(Dataset records)
((

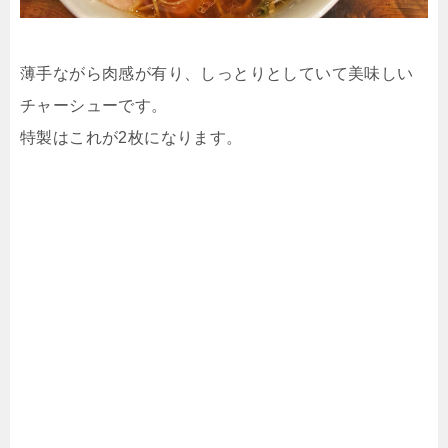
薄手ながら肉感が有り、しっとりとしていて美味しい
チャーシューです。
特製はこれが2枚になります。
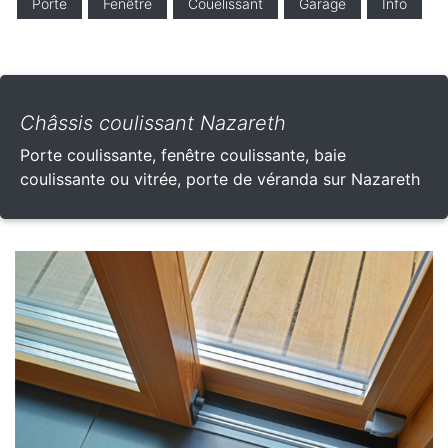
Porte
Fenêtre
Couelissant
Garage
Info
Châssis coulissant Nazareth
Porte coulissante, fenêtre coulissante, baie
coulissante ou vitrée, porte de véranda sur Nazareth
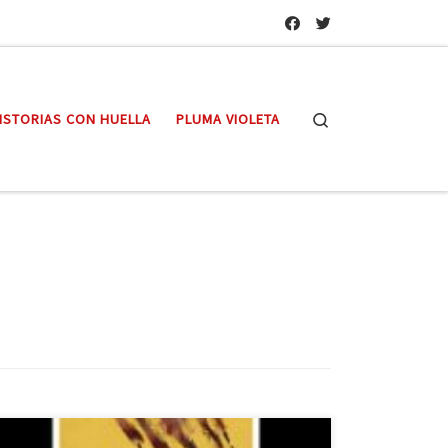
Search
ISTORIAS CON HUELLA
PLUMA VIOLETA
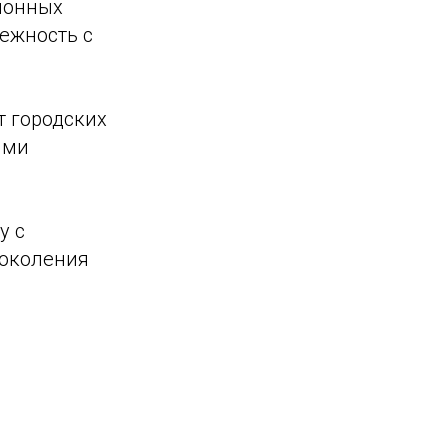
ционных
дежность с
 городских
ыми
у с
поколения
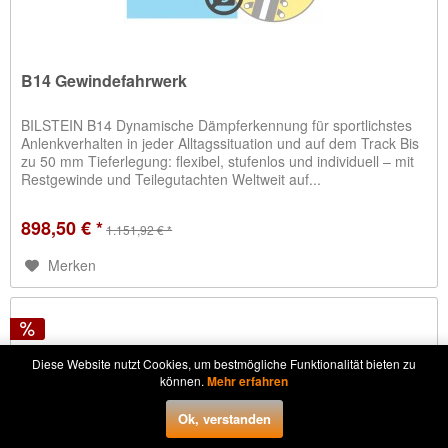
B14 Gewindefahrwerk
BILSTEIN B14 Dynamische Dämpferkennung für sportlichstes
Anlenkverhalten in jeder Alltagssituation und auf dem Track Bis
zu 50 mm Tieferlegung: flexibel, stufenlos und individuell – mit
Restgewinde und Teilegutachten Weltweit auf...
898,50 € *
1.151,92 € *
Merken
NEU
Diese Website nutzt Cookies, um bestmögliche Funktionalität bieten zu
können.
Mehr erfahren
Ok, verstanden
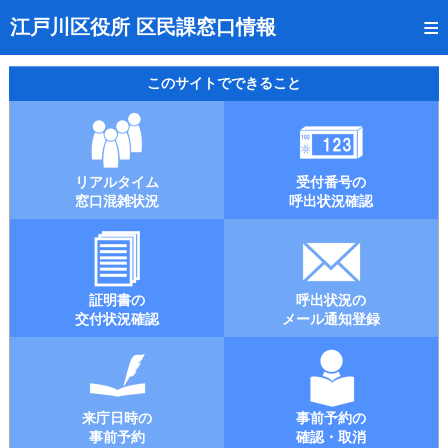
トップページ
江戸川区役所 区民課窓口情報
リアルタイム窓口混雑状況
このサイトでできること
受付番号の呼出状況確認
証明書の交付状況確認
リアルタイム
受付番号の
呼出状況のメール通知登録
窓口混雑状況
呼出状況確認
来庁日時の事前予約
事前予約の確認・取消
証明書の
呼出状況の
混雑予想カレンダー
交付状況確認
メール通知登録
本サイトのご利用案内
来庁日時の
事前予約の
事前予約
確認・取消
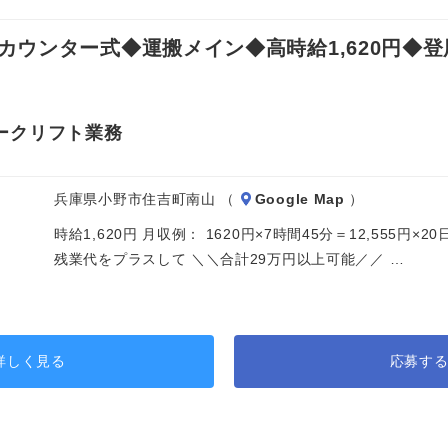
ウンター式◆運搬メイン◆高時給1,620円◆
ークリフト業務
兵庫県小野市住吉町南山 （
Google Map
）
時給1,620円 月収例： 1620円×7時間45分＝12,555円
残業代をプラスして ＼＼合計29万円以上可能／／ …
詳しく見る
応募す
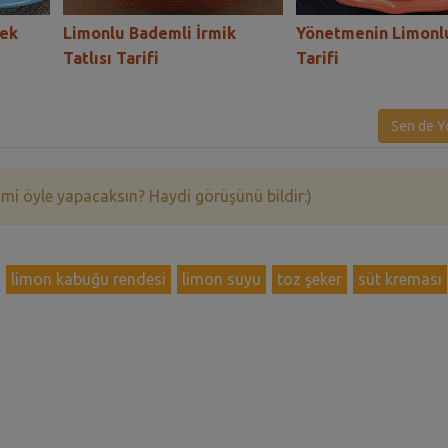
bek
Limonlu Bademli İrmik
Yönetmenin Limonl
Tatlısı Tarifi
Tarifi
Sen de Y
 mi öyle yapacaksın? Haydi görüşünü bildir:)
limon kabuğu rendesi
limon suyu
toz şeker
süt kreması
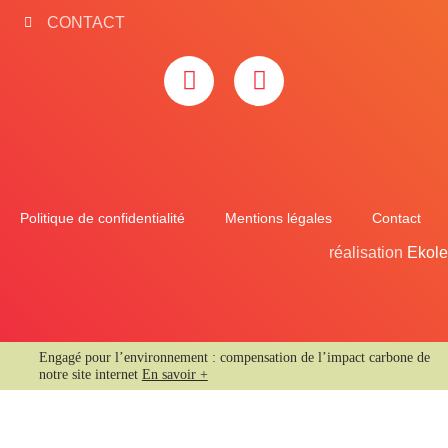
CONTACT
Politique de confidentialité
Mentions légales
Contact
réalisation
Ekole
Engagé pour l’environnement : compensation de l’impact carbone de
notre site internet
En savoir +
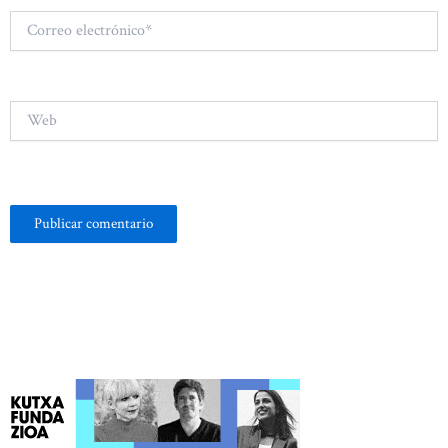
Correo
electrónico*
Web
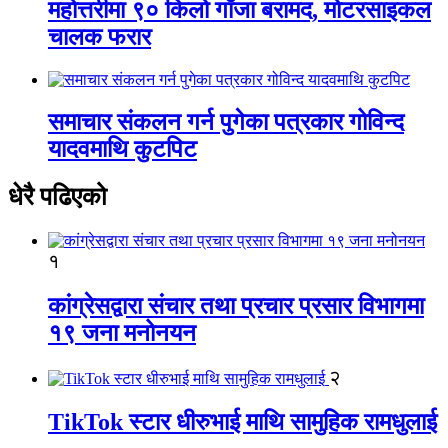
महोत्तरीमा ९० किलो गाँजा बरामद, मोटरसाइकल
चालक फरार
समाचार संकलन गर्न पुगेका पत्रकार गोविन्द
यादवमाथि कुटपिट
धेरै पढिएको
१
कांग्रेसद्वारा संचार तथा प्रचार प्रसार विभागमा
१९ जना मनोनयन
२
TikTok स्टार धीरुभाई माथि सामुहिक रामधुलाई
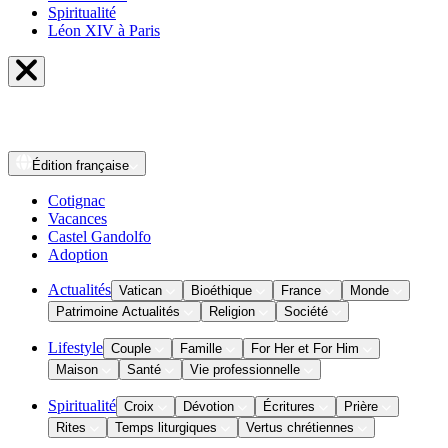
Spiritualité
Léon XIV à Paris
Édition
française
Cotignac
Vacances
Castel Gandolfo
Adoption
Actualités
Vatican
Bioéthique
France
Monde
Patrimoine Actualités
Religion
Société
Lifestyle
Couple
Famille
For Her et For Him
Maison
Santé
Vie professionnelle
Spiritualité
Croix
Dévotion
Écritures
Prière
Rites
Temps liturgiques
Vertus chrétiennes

))

YOUR TASK: Rewrite the text of all the records above with "Garage" replaced by "Remise" and everything else unchanged. Leave the pictures out of your answer.

WRITTEN ANSWER:
薄手ながら肉感が有り、しっとりとしていて美味しい
チャーシューです。
特製はこれが2枚になります。
Porte
Fenêtre
Couelissant
Remise
Info
Châssis coulissant Nazareth
Porte coulissante, fenêtre coulissante, baie
coulissante ou vitrée, porte de véranda sur Nazareth
Search
ISTORIAS CON HUELLA
PLUMA VIOLETA
ционных
дежность с
 городских
ыми
у с
поколения
B14 Gewindefahrwerk
BILSTEIN B14 Dynamische Dämpferkennung für sportlichstes
Anlenkverhalten in jeder Alltagssituation und auf dem Track Bis
zu 50 mm Tieferlegung: flexibel, stufenlos und individuell – mit
Restgewinde und Teilegutachten Weltweit auf...
898,50 € *
1.151,92 € *
Merken
NEU
Diese Website nutzt Cookies, um bestmögliche Funktionalität bieten zu
können.
Mehr erfahren
Ok, verstanden
トップページ
江戸川区役所 区民課窓口情報
リアルタイム窓口混雑状況
このサイトでできること
受付番号の呼出状況確認
証明書の交付状況確認
リアルタイム
受付番号の
呼出状況のメール通知登録
窓口混雑状況
呼出状況確認
来庁日時の事前予約
事前予約の確認・取消
証明書の
呼出状況の
混雑予想カレンダー
交付状況確認
メール通知登録
本サイトのご利用案内
来庁日時の
事前予約の
事前予約
確認・取消
ウンター式◆運搬メイン◆高時給1,620円◆
ークリフト業務
兵庫県小野市住吉町南山 （
Google Map
）
時給1,620円 月収例： 1620円×7時間45分＝12,555円
残業代をプラスして ＼＼合計29万円以上可能／／ …
詳しく見る
応募す
bek
Limonlu Bademli İrmik
Yönetmenin Limonl
Tatlısı Tarifi
Tarifi
Sen de Y
 mi öyle yapacaksın? Haydi görüşünü bildir:)
limon kabuğu rendesi
limon suyu
toz şeker
süt kreması
CONTACT
Politique de confidentialité
Mentions légales
Contact
réalisation
Ekole
Engagé pour l’environnement : compensation de l’impact carbone de
notre site internet
En savoir +
Correo
electrónico*
Web
महोत्तरीमा ९० किलो गाँजा बरामद, मोटरसाइकल
चालक फरार
समाचार संकलन गर्न पुगेका पत्रकार गोविन्द
यादवमाथि कुटपिट
धेरै पढिएको
१
कांग्रेसद्वारा संचार तथा प्रचार प्रसार विभागमा
१९ जना मनोनयन
२
TikTok स्टार धीरुभाई माथि सामुहिक रामधुलाई
Spiritualité
Léon XIV à Paris
Édition
française
Cotignac
Vacances
Castel Gandolfo
Adoption
Actualités
Vatican
Bioéthique
France
Monde
Patrimoine Actualités
Religion
Société
Lifestyle
Couple
Famille
For Her et For Him
Maison
Santé
Vie professionnelle
Spiritualité
Croix
Dévotion
Écritures
Prière
Rites
Temps liturgiques
Vertus chrétiennes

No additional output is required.